Similarly, most people don’t like to use bread after a day or two. It feels stale. You don’t have to get rid of it yet. Take inspiration from Italians, who cut the loaf into half, sprinkle some olive oil, and rub the half side of the ripe tomato on it. After adding salt and pepper, they wrap the loaf in foil to bake it.

Store vegetable scraps

Generally, vegetable and fruit skin goes into composting. But you can do something unique by using vegetable scraps for preparing stock. It can be a fantastic way to tackle wastage in the kitchen. The trimmings can be safe in a zip-top gallon bag. Whether you have carrot tops, ends of leeks, tomato cores, corn cobs, or anything else, you can stash them all for the same purpose. Something that has lost its freshness can also stay in the fridge. Once the bag is chockablock, you have to do defrosting. Pour the content into a pot and add water. After two hours of simmering, you can strain the matter. It will give you a better quality veggie stock than the stores. 

In this context, you can be careful about extra-large food products, which often prove an economical buy. Consider bread, for example. Most likely, you will not use all of them in one go. So it is better to create a portion you will consume, wrap the remaining one with waxed paper, and store it in the fridge. It can be a good practice with pita bread, tortillas, and other such items. You can follow the same procedure with meats.

A few things to consider

Some part of the food wastage is attributable to the expiration dates, which barely concerns food safety. Those sell by, use by, and best before dates can be pretty confusing for any regular consumer. Hence, people ultimately ditch them while it could still be good to eat. One of the studies shows that an average US household wastes almost 32% of the food, the cost of which can be $1,800 annually. So food waste is not just the only thing. It leads to a waste of money too. That’s why it is necessary to be conscious about what you do with your food.

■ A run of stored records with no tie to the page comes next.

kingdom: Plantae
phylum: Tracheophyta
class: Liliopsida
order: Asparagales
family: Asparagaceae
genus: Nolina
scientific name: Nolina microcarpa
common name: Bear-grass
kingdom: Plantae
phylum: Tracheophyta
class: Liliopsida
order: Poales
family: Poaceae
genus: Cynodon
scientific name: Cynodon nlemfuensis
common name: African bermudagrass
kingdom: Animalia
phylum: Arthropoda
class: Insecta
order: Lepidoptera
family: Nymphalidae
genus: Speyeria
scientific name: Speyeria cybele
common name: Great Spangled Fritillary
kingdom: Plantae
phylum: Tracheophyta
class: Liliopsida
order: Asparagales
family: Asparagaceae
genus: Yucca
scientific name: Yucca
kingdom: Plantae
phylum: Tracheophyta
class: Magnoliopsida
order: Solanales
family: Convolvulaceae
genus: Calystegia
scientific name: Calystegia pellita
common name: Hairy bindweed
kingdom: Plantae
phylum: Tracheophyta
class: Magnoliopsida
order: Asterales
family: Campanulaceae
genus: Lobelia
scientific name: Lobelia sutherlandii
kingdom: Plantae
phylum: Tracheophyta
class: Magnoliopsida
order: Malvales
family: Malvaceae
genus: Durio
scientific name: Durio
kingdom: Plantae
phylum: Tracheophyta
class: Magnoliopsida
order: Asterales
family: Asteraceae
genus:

If your fridge or freezer is full of leftovers, don’t look at it as trouble. Instead, please plan to have at least one of them once a night a week. The portion saved in the dinnertime can become your lunch the following day. Or, the best thing is to opt for no-waste meal preparations. Make stir-fries and omelets with fresh produce to get your daily dose of various nutrients. 

On closely observing the food wastage issue, you will realize that a large part of the problem is the habit. Generally, people bring everything to the table and serve more than what one can consume. Another challenge is ignoring leftovers for a long time unless it feels like a burden. Realizing these mistakes and working on them with awareness can be advantageous. It may not be easy to achieve the goal of zero wastage. But you can take small steps at a time to gain progress. Once food saving becomes your second nature, you would not struggle. 

Anyway, cultivate these food habits in your kids also. They follow in the footsteps of their parents. By listening and witnessing how you manage this, they will become more responsible in this area. Hence, it can be worth paying attention to this from now onward.